Ratto: Fisher played his last card, and the reaction was, ‘Fine, go’

Threat to relocate viewed as transparent attempt to leverage money from Oakland

It's been three days now and nobody seems to have bought John Fisher's 10-thumbs-level clumsy attempt to threaten Oakland with the departure of the Athletics, thus eliminating the value of the threat. Fisher, who has always been invisible as a way to hide his ineffectual tenure, played his last card — relocation — in an attempt either to force the city of Oakland to accede to his financial demands or to force his way out of the city entirely, and the reaction was, "Fine, go."

That's not what he was after. He wanted the city to write him a check. He wanted people to miss him. He wanted to see Oakland feel bad about all the ways it has been mean to him, and he wanted to run an extravagant late-stage bluff to get it all. Well, he could get the money he is asking for, but at the cost of what is left of his reputation as an owner.

The value in owning a sports franchise is financial, but it is also in getting to play at being a civic benefactor, to be credited for paying for the deeds of others and at the zenith of the gig getting to ride in the lead car at the parade. To paraphrase the line in The Godfather, nobody does this to be made to look ridiculous.

But Fisher's positioning here, the size, nature and timing of the demand makes him look like nothing more than a bully, and the reaction to his attempt to use relocation as a blackjack tells how little leverage he has if he plans to win the praise he seeks. By his absence and stance on leaving the area, to Fremont and then San Jose and then Laney College without asking permission and now this threat, his rehabilitation in the public seems more unlikely than ever, and that's saying something.

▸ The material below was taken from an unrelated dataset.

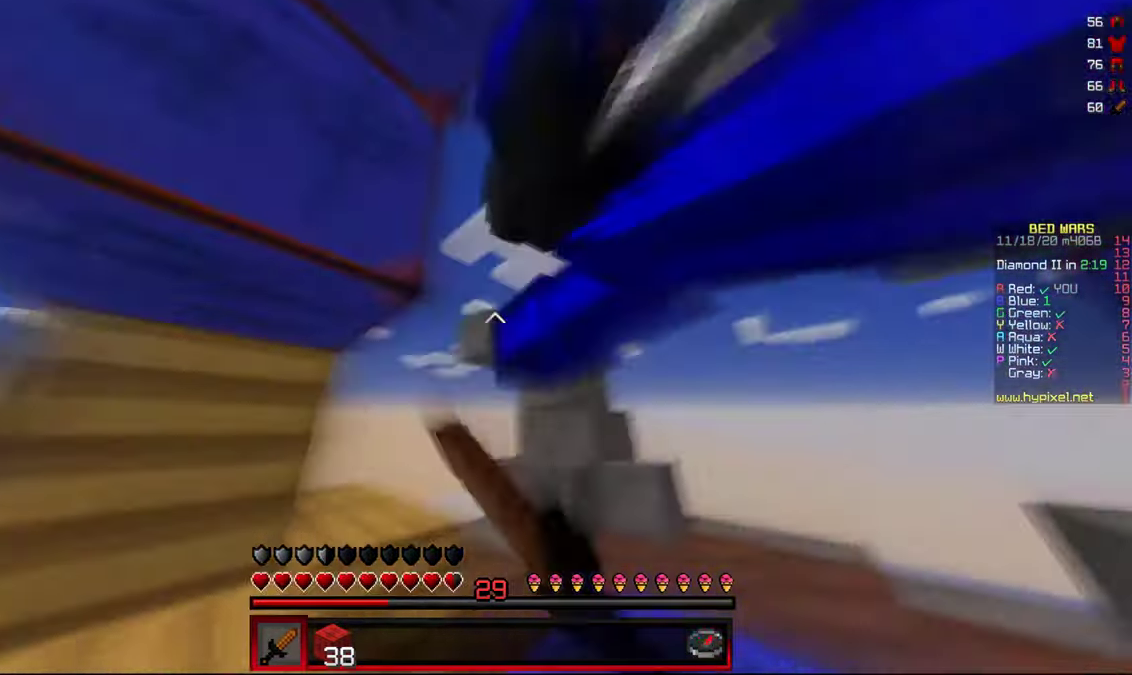
{"keys": ["d", "w"], "mouse": ["left"], "events": []}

Mostly, the feeling from the public here is one of resignation. They've heard the threat to leave before, because it has been the core value of Fisher's ownership. He has rejected the Coliseum as a stadium because of its age, the Coliseum site because there are few commercial benefits without having control of the lands around the stadium, and though he hasn't said it specifically but has through his deeds, Oakland as a whole. It's hard to be a hero when the message isn't "Look at our baseball team" but "Look at our moving vans."

The A's haven't fully embraced Oakland since Walter Haas, Jr., sold the team on his deathbed in 1995; before that, they routinely outdrew the Giants and had a payroll in the top ten. Since then, there has been a litany of dissatisfaction about the location of the team, no matter what the team happened to be doing at the time, and eventually that becomes nothing but a low tedious drone. The Raiders, who as the city's first team held a greater place in the city's collective heart, talked about leaving so often that when they did, the public outcry was minimal, and that was only over five years. The A's have been at it for five times as long.

And now we're here, with Fisher trumpeting he has been given permission to look at other cities if he isn't given $855 million from his current one. It's an arm twist, and not a subtle one, from someone who has never shown much affinity for or even interest in the arms he is twisting. If he succeeds, we'll see if he follows through. If he fails, we'll see if he follows through on his threat to go.

But in either event, the "we" in question will not be a large and engaged throng, but a dispirited group of folks who have been worked too many times to care much any more. There is a significant A's following in the Bay Area, but neither Fisher nor his predecessor, Steve Schott worked very hard to tap it except when it came time to threaten to leave. As marketing campaigns go, that one lost its power to offend in 2000. Thus, Fisher's chance to redeem himself in the eyes of his current constituency has reached its nadir, and one wonders if he can ever raise it again.